任务说明: 数一数下方记录中含有字符串"name"的行共有几行，区分大小写，只需给出数字。
= = = = =
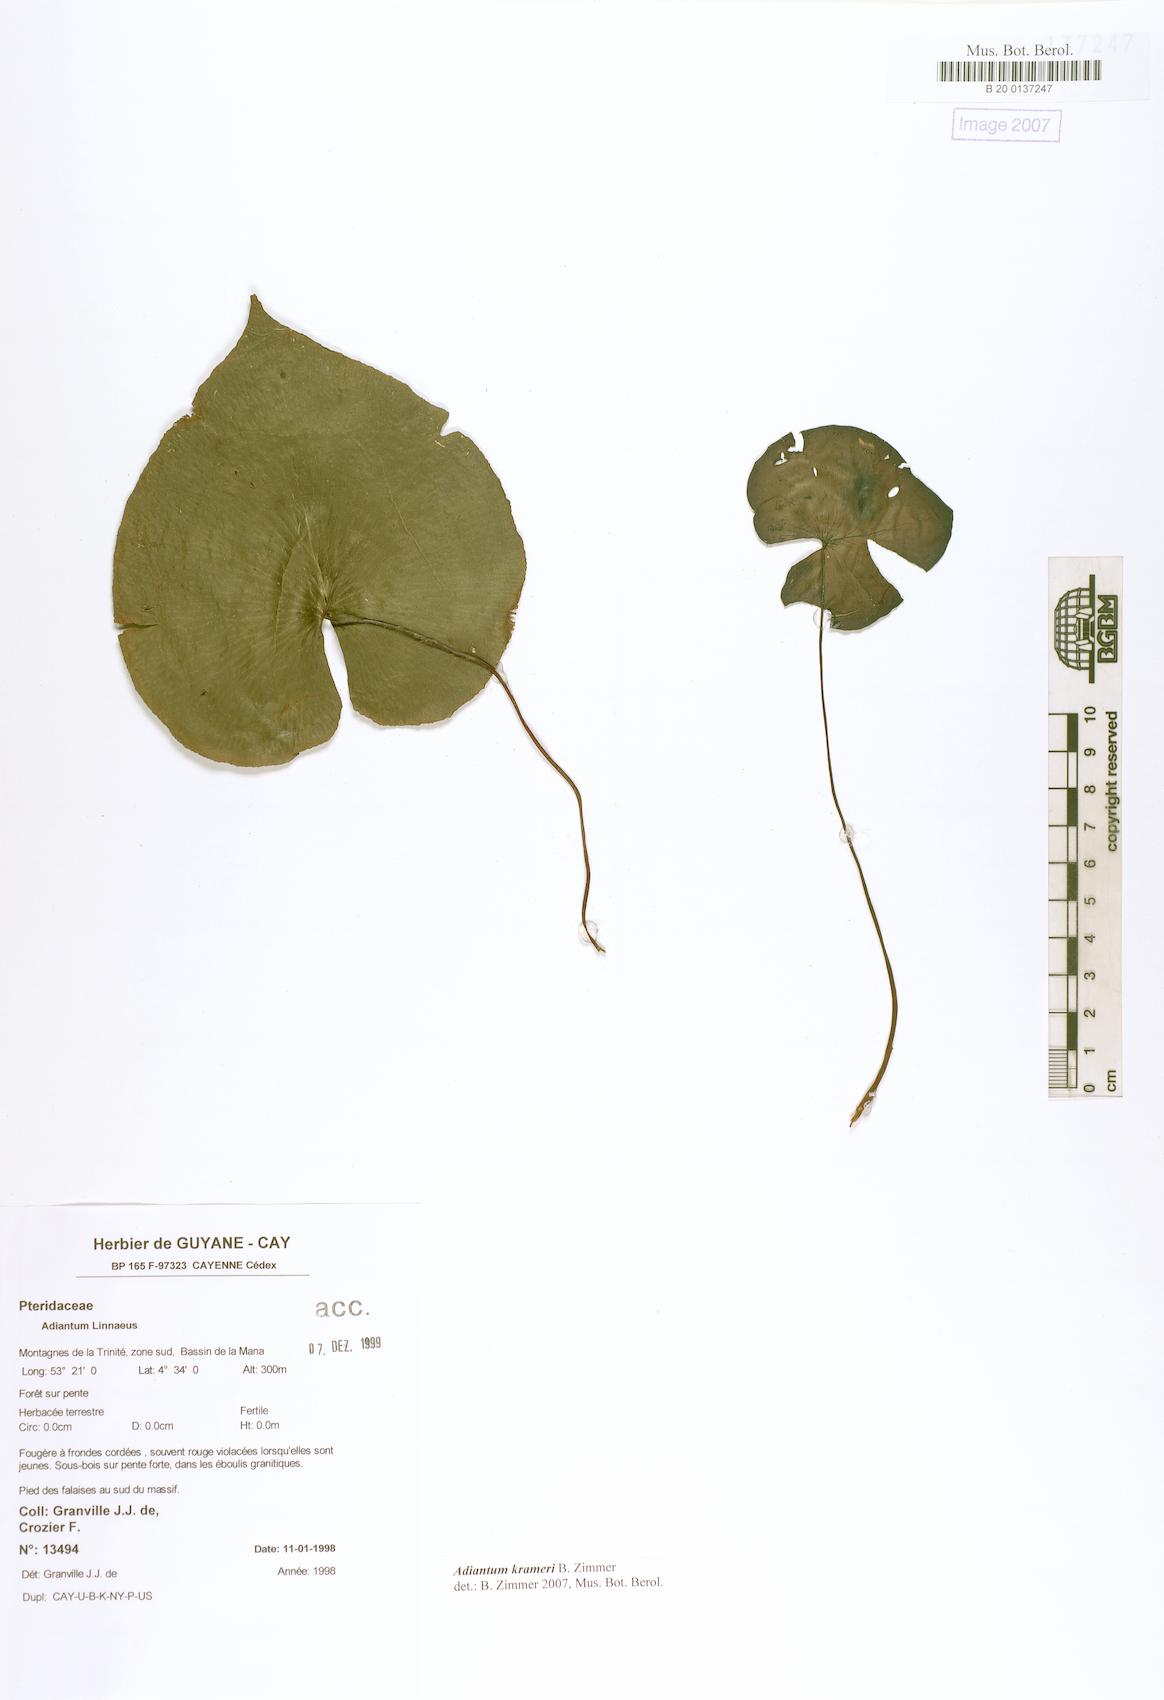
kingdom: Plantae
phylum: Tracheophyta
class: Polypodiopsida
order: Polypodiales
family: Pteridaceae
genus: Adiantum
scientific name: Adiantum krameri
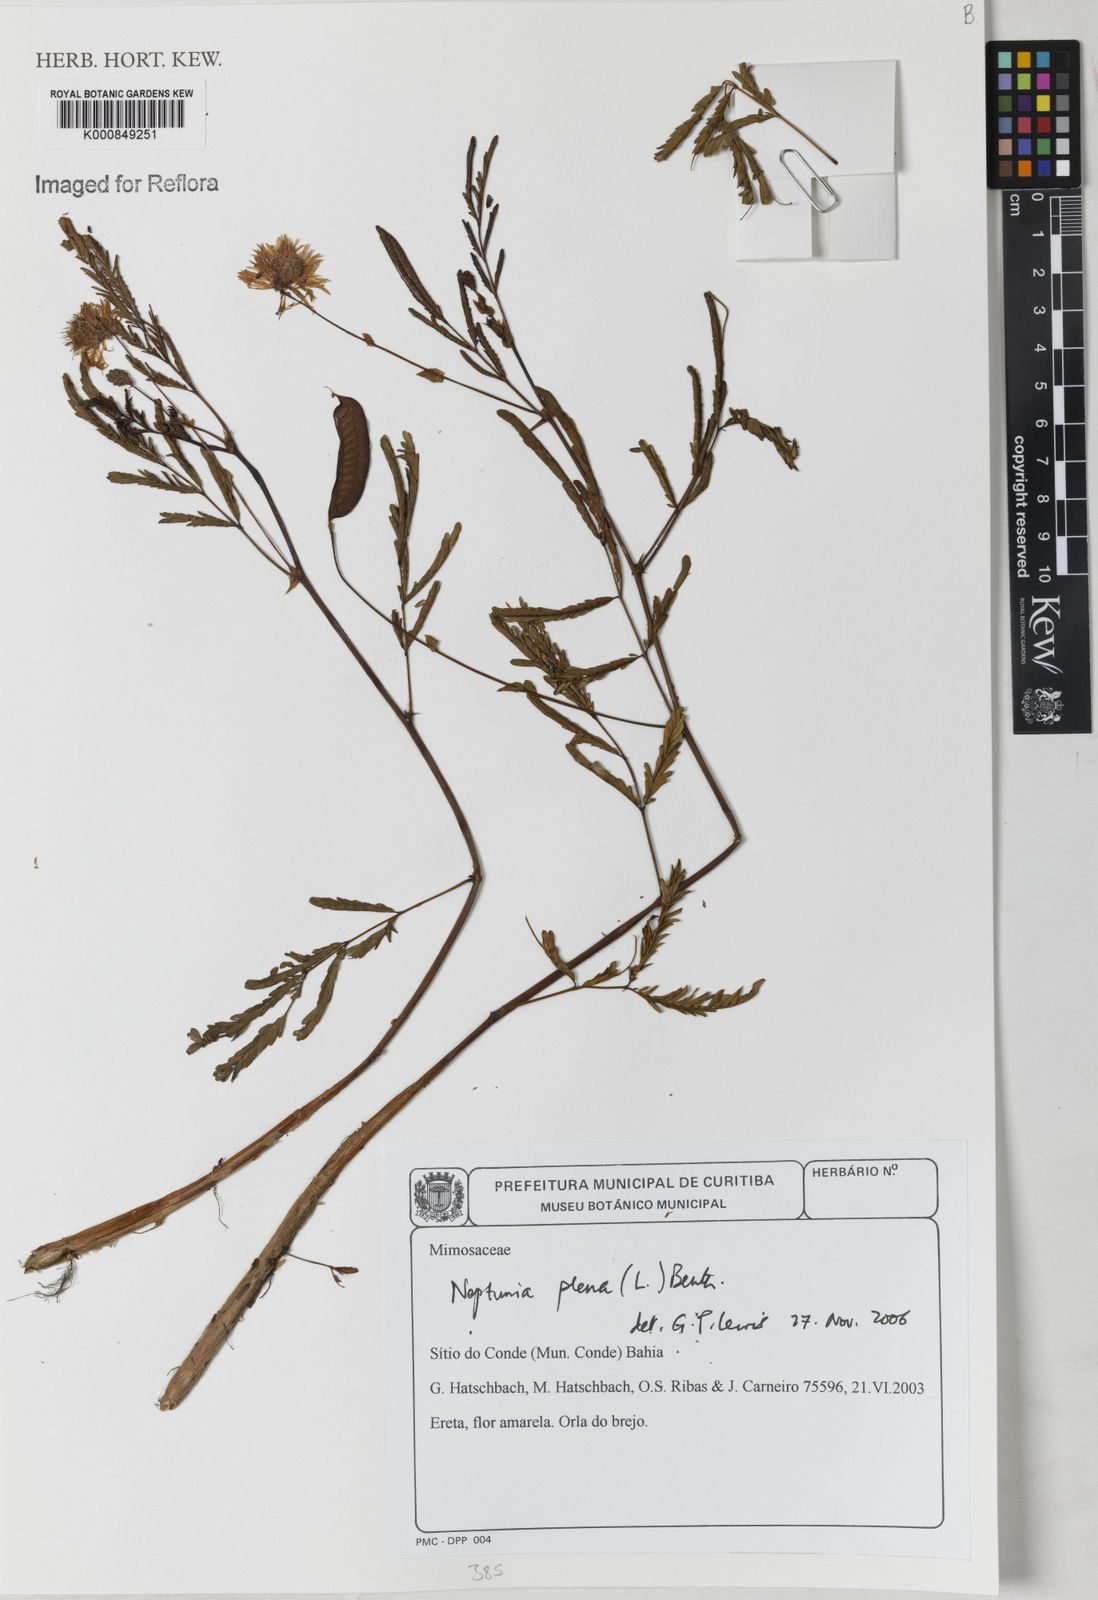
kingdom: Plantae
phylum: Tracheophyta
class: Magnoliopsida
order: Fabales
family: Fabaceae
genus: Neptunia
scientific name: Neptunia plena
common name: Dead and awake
= = = = =
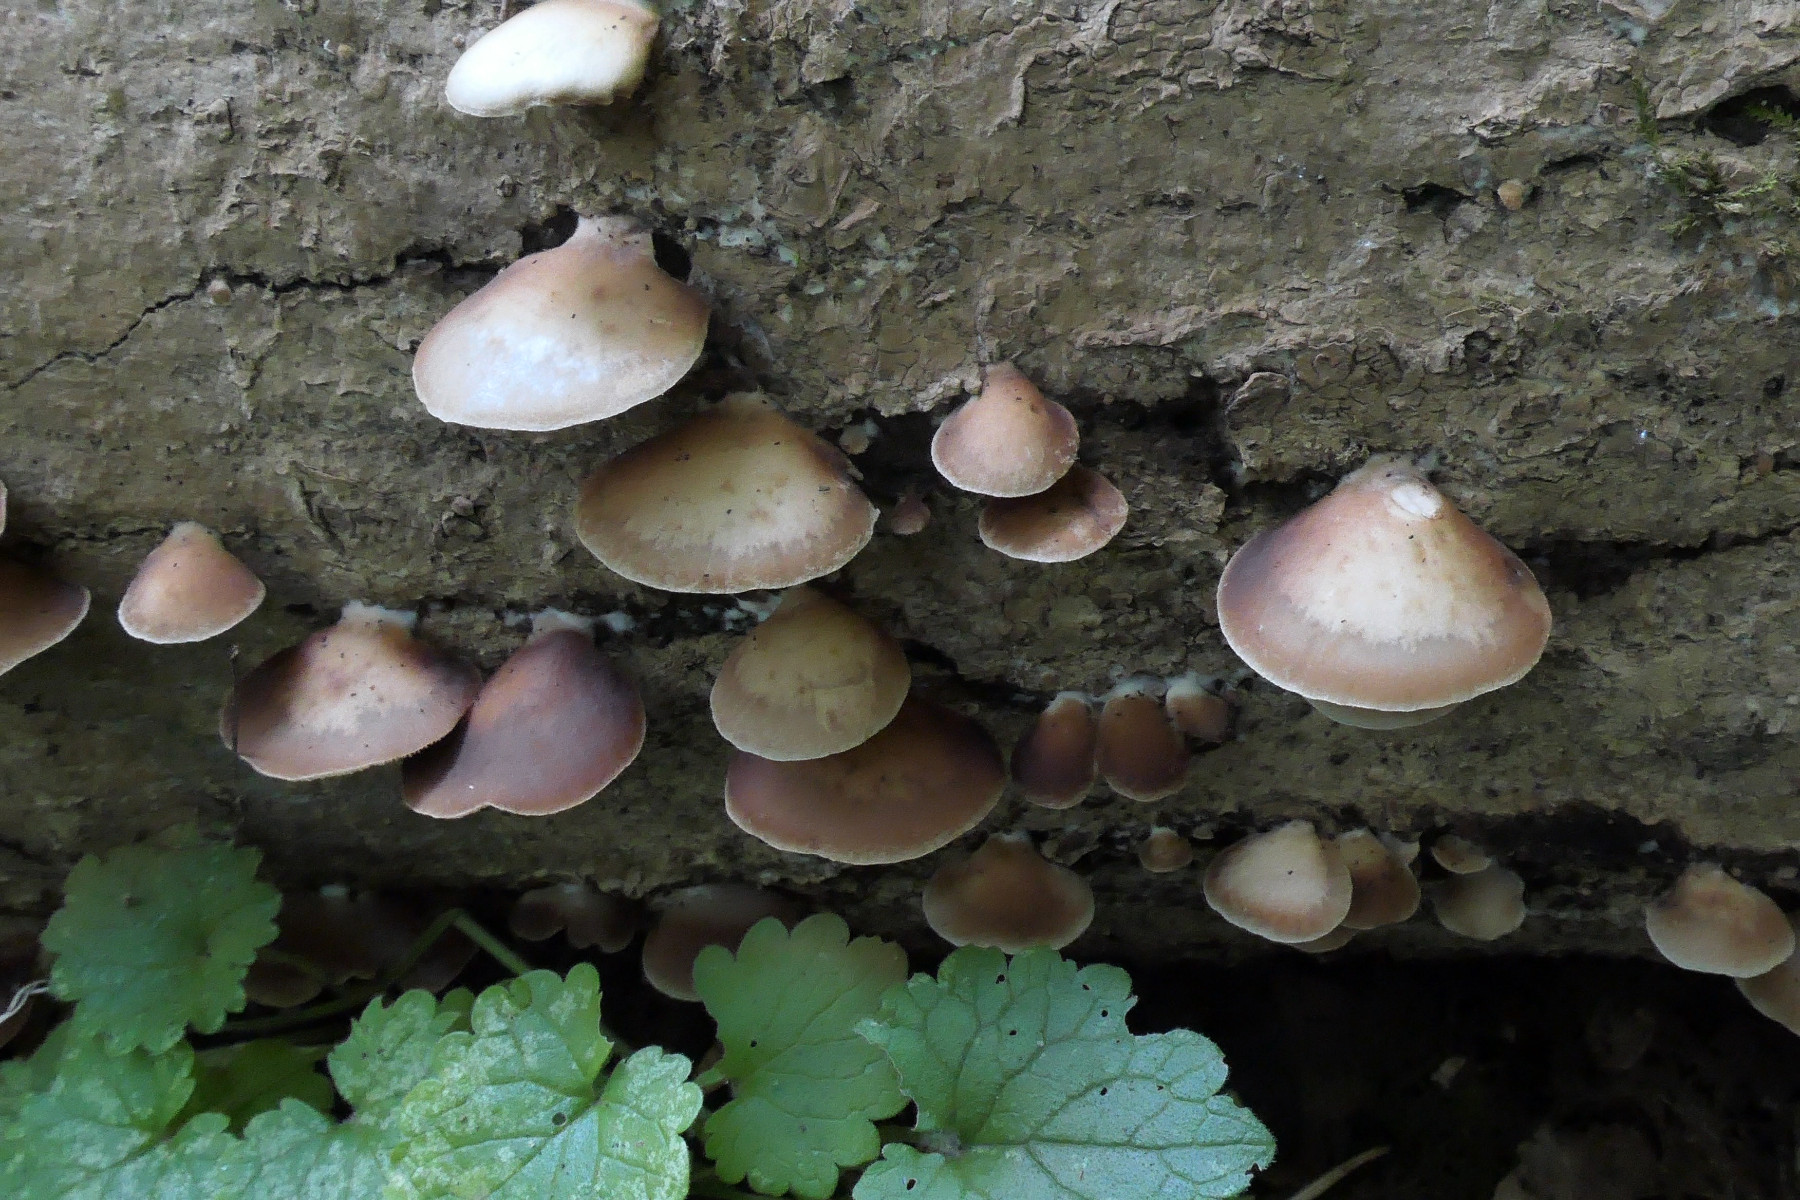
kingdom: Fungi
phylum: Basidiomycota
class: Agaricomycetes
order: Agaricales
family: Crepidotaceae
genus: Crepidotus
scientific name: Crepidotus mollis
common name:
= = = = =
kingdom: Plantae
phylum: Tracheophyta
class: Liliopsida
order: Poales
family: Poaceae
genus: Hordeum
= = = = =
练习答案: 5